The day before it burned down, I was worried about losing my house. Not because of a looming natural disaster, but a looming professional one; I hadn’t worked in a while and prospects were grim. But I was almost finished with a new script that would end my financial worries. This is the kind of wishful thinking I often engaged in, and that extended to how I would react to that day’s events.
At about 11 a.m., my doorbell rang. It was my neighbor Alan.
“There’s a fire,” he said. I joined him on the street as we saw a plume of white smoke in the sky behind my house. Alan looked at me.
“Are you going to leave?” Alan said.
“I don’t know,” I said. Neither one of us was the decision maker in our family.
I went inside to turn on the news. There was a fire in the highlands of Pacific Palisades, and the Santa Ana winds were causing it to spread quickly. Though I lived in Pacific Palisades, I was not that worried; we lived in a small, contemporary Cape Cod style home in an area called the Alphabet Streets (streets at the base of the hills, named with the letters A-K, but no J). It was typically not prone to the danger of the seasonal fires.
In the 28 years we lived there, we’d had to evacuate only once, but our home had never been in any real danger. We’d returned from that evacuation after three days, so I assumed that was the worst case scenario.

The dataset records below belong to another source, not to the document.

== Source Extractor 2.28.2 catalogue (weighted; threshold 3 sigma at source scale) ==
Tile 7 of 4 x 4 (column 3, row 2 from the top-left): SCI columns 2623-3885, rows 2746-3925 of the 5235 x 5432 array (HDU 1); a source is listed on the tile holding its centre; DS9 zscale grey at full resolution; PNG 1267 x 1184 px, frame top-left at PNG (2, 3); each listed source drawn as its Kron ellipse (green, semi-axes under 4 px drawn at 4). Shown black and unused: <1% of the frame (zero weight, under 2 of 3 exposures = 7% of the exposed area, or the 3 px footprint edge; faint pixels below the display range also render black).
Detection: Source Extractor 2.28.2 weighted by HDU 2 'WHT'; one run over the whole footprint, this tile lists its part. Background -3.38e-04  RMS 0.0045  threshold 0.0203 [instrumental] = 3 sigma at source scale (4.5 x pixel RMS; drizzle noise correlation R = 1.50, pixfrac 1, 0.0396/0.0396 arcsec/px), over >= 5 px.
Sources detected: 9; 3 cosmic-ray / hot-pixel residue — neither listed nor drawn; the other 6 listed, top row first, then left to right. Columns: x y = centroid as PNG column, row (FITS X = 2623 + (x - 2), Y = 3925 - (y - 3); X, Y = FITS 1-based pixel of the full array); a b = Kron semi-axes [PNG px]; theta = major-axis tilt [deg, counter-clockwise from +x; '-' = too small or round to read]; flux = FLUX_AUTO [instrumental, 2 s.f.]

What we did back then was take our important documents and the few valuables we had. So I matter-of-factly texted my wife Wendy, told her to come home from her job as a therapist to figure out the documents we needed, then she could go back to work. I was supposed to take my daughter Talia to the airport, but told her to take an Uber, and assured her there was nothing to worry about as I began to take our few pieces of art off the walls.
Soon we got a one text warning from the L.A. Fire Department to prepare to evacuate. Then, just as Wendy arrived home, Alan texted. “Just got a text from the fire department. Evacuate now.”
Wendy found us a hotel in Marina del Rey. She went back to work, while I went to the hotel.
It was chaotic, filled with evacuees fortunate enough to afford a hotel. I ran into a neighbor, a television executive, Johnnie. He said his fireman pal had said that this was a “100-year fire.” Johnnie could be hyperbolic, so I smiled, went to my room, and turned on the news.
It was much worse than I realized; in the hills people had abandoned their cars to escape the approaching flames; the high school was on fire, the dry cleaners, and Gelson’s grocery; the Fire Department couldn’t battle the fire because of the winds, they were just going to let it burn all night. But the online fire map told me that the fire still hadn’t reached my home.
I went back to the lobby to wait for Wendy, who was coming from work. A woman who lived behind Gelson’s asked me where I lived. I told her the Alphabet Streets.
“Oh, your house is gone.” She said a friend of hers said the “I” street was on fire (my house was on the “G” street). Her rudeness in delivering this news helped me justify not believing it.
At 8:07 p.m. a notification on my phone said my home fire alarm was going off. Vainly I tried to convince myself smoke seeping in was what set it off.
The next morning Alan sent me a video made by a neighbor who’d snuck back onto our street. Not a house remained.
Willful ignorance and wishful thinking had defined not just those 24 hours, but my life in Los Angeles. I am fortunate in that I probably could have afforded to move out of L.A., but didn’t; so as I saw our city become drier and hotter, I ignored it, and we stayed. What could happen?
Well, we’ve lost everything; most of our financial worth, all our belongings, clothes, furniture, books, photos, school projects, love notes. A house that brought memories of raising a family, hosting Passover and Thanksgiving, the joy of having a home, now gone. And still, I’m better off than most.
I’m in a hotel, wondering what’s next. I still have to finish that script.
Goodman is a screenwriter and former president of Writers Guild of America West.